Dans un récent article de la Cornell University, ces différents types de modèles ont été comparés en se basant sur les résultats des coupes du monde des années 2002 – 2014. Le meilleur modèle “simple” dans cet article est celui basé sur des forêts aléatoires.
Chaque type de modèle possède ses biais. Une stratégie classique au-delà d’un certain niveau de performance en modélisation, est de combiner plusieurs modèles afin que ceux-ci contrebalancent leurs défauts respectifs afin d’obtenir de meilleures performances. C’est ce que les auteurs de cet article ont fait en combinant des informations d’un modèle basé sur les rangs ainsi qu’un basé sur les forêts aléatoires pour obtenir leurs prévisions de vainqueur de la coupe.

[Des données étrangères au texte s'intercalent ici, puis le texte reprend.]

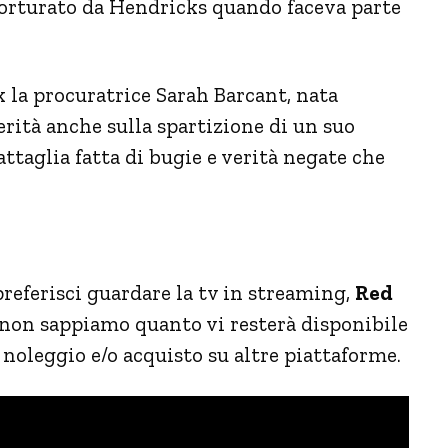
orturato da Hendricks quando faceva parte
la procuratrice Sarah Barcant, nata
erità anche sulla spartizione di un suo
ttaglia fatta di bugie e verità negate che
 preferisci guardare la tv in streaming,
Red
on sappiamo quanto vi resterà disponibile
noleggio e/o acquisto su altre piattaforme.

D’une façon relativement similaire à ce que la presse a publié, le classement selon l’article aurait été : Espagne, Allemagne, Brésil et France.
Les pourcentages de certitude sont faibles (inférieurs à 20%), il faut donc prendre ce genre de résultats avec précaution. Une revue rapide de la presse montre que personne n’a été à même de prédire le gagnant. Pour quelles raisons ?

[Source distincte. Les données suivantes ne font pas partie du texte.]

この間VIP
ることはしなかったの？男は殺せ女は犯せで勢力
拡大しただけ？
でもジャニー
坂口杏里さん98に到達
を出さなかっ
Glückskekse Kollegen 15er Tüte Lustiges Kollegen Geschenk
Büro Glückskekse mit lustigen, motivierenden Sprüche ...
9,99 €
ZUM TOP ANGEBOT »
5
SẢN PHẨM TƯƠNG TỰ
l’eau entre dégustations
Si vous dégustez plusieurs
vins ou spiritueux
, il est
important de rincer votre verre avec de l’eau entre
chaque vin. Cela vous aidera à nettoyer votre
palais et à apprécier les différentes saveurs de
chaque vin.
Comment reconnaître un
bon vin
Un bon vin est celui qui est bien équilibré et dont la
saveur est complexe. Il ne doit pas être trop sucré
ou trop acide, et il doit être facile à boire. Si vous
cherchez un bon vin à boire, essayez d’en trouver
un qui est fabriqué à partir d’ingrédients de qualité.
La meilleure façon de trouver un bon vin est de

Pour prédire le gagnant de la coupe, il faut prévoir correctement presque chaque match. A chacun, s’ajoute l’incertitude des précédents, il est donc statistiquement difficile de prévoir qui va gagner.
Il est dès lors possible d’utiliser plus de données, en exploitant des informations sur chaque joueur (comme les données partagées par kaggle) et combiner plus de modèles comme l’a fait Goldman-Sachs. Le succès n’est pas forcément au rendez-vous, puisque Goldman-Sachs n’a pas eu plus de succès que les autres en pariant sur le Brésil.

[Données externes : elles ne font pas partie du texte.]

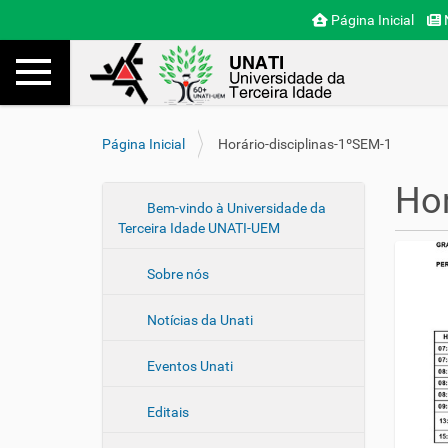
Página Inicial
N
Toggle navigation
Busca
V
Página Inicial
Horário-disciplinas-1ºSEM-1
o
c
Hor
ê
N
Bem-vindo à Universidade da
e
Terceira Idade UNATI-UEM
a
s
v
t
Sobre nós
e
á
a
g
Notícias da Unati
q
a
u
ç
i
Eventos Unati
ã
:
o
Editais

En remettant en cause la stratégie générale, deux voies sont possibles :
Ces différentes tentatives de modélisation des scores de coupe du monde illustrent à quel point il peut être difficile de s’attaquer avec des outils data à un problème avec une forte composante humaine. En effet, s’il est possible de tenir compte du talent d’un joueur pris individuellement dans l’analyse, il est nettement plus ardu de modéliser l’état psychologique du groupe ou les interactions positives (ou négatives) entre des joueurs. Nous pouvons humainement expliquer la malédiction du tenant du titre sans doute par un excès de confiance ou de pression psychologique des équipes concernées, mais comment en tenir compte dans les modèles ?
Au delà des enjeux de modélisation, l’économiste David Sally a estimé que la probabilité qu’une équipe favorite gagne un match n’est que d’une chance sur deux en football, contre 2/3 au baseball et 3/5 au basket. Le football fait partie des sports pour lesquels le résultat d’un match semble difficile à prédire.
Ces difficultés soulignent l’importance de l’intelligence humaine pour cerner les problématiques Data. Dans le cas présent, une analyse plus profonde du milieu nous pousse à reconnaître les limites de la technique seule et à reformuler le problème. Malgré ces limites, nous avons pu voir l’intérêt de combiner plusieurs éléments : modèles, données non structurées, analyse des tendances sur les réseaux sociaux, etc… Cet exemple nous conforte dans l’idée que pour relever les défis numériques il nous faut exploiter les intelligences artificielle ET humaine.